Actions to take:
A: In the Nantucket Island text, in what year did William Gactomb become the island's first settler?
B: Reproduce the Nantucket Island text from "Island in New" to "and William Pagan.".
C: Write the next part of the Nantucket Island text, picking up after its final sentence.

Island in New Brunswick, Canada

Nantucket Island is a privately owned island between Woodward's Cove and the Duck Islands in the Grand Manan Parish of Charlotte County, New Brunswick, Canada in the Bay of Fundy.

Most of its 80 acres are arable, and it has historically been used to grow potatoes, turnips, wheat, oats and barley. Over the hundred years that it belonged to the Moses and Cheney families, "Nantucket Island served as an outdoor laboratory for marine biology, ornithology and horticulture".

==History==
In 1806, William Gactomb became the first settler on the island. In 1829 Moses Cheney, son of William Cheney of Cheney Island, also settled on the island and his son the naturalist Simeon .F. Cheney lived out seventy years on the island. As of 1831, the island was jointly owned by William Hazen and William Pagan.

The island was historically seen as a trove of flora and Fauna to be studied, with naturalist Spencer Fullerton Baird visiting the island six times before 1886 and writing in his 1869 report to the Smithsonian Institution about the island.

[Page images and extracted text]
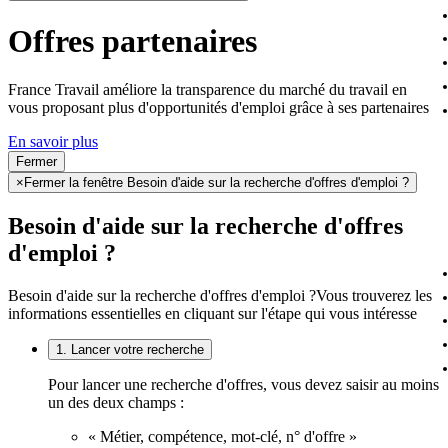
Offres partenaires
France Travail améliore la transparence du marché du travail en
vous proposant plus d'opportunités d'emploi grâce à ses partenaires
En savoir plus
Fermer
×
Fermer la fenêtre Besoin d'aide sur la recherche d'offres d'emploi ?
Besoin d'aide sur la recherche d'offres
d'emploi ?
Besoin d'aide sur la recherche d'offres d'emploi ?
Vous trouverez les
informations essentielles en cliquant sur l'étape qui vous intéresse
1. Lancer votre recherche
Pour lancer une recherche d'offres, vous devez saisir au moins
un des deux champs :
« Métier, compétence, mot-clé, n° d'offre »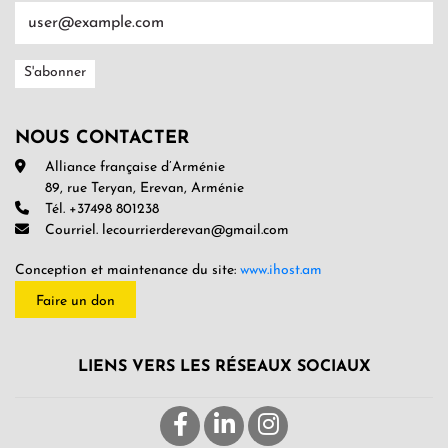
NOUS CONTACTER
Alliance française d’Arménie
89, rue Teryan, Erevan, Arménie
Tél. +37498 801238
Courriel. lecourrierderevan@gmail.com
Conception et maintenance du site:
www.ihost.am
Faire un don
LIENS VERS LES RÉSEAUX SOCIAUX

Answers to the exercise:
A: 1806

B:
Island in New Brunswick, Canada

Nantucket Island is a privately owned island between Woodward's Cove and the Duck Islands in the Grand Manan Parish of Charlotte County, New Brunswick, Canada in the Bay of Fundy.

Most of its 80 acres are arable, and it has historically been used to grow potatoes, turnips, wheat, oats and barley. Over the hundred years that it belonged to the Moses and Cheney families, "Nantucket Island served as an outdoor laboratory for marine biology, ornithology and horticulture".

==History==
In 1806, William Gactomb became the first settler on the island. In 1829 Moses Cheney, son of William Cheney of Cheney Island, also settled on the island and his son the naturalist Simeon .F. Cheney lived out seventy years on the island. As of 1831, the island was jointly owned by William Hazen and William Pagan.

C:
In 1910, a male lark bunting was shot on the island by Allen Moses, later determined to be only the fourth specimen caught along the Eastern coast.

There were visits to the island as well by Senator George F. Edmunds at Baird's recommendation, as well as naturalists Addison Emery Verrill, Francis Hobart Herrick and others.

In 1909, John Russell purchased the island from Cheney.

==Today==
NB Tourism recommends not landing on the island, as resident bulls may be hostile. Salmon aquaculture sites sit on the eastern side of the island.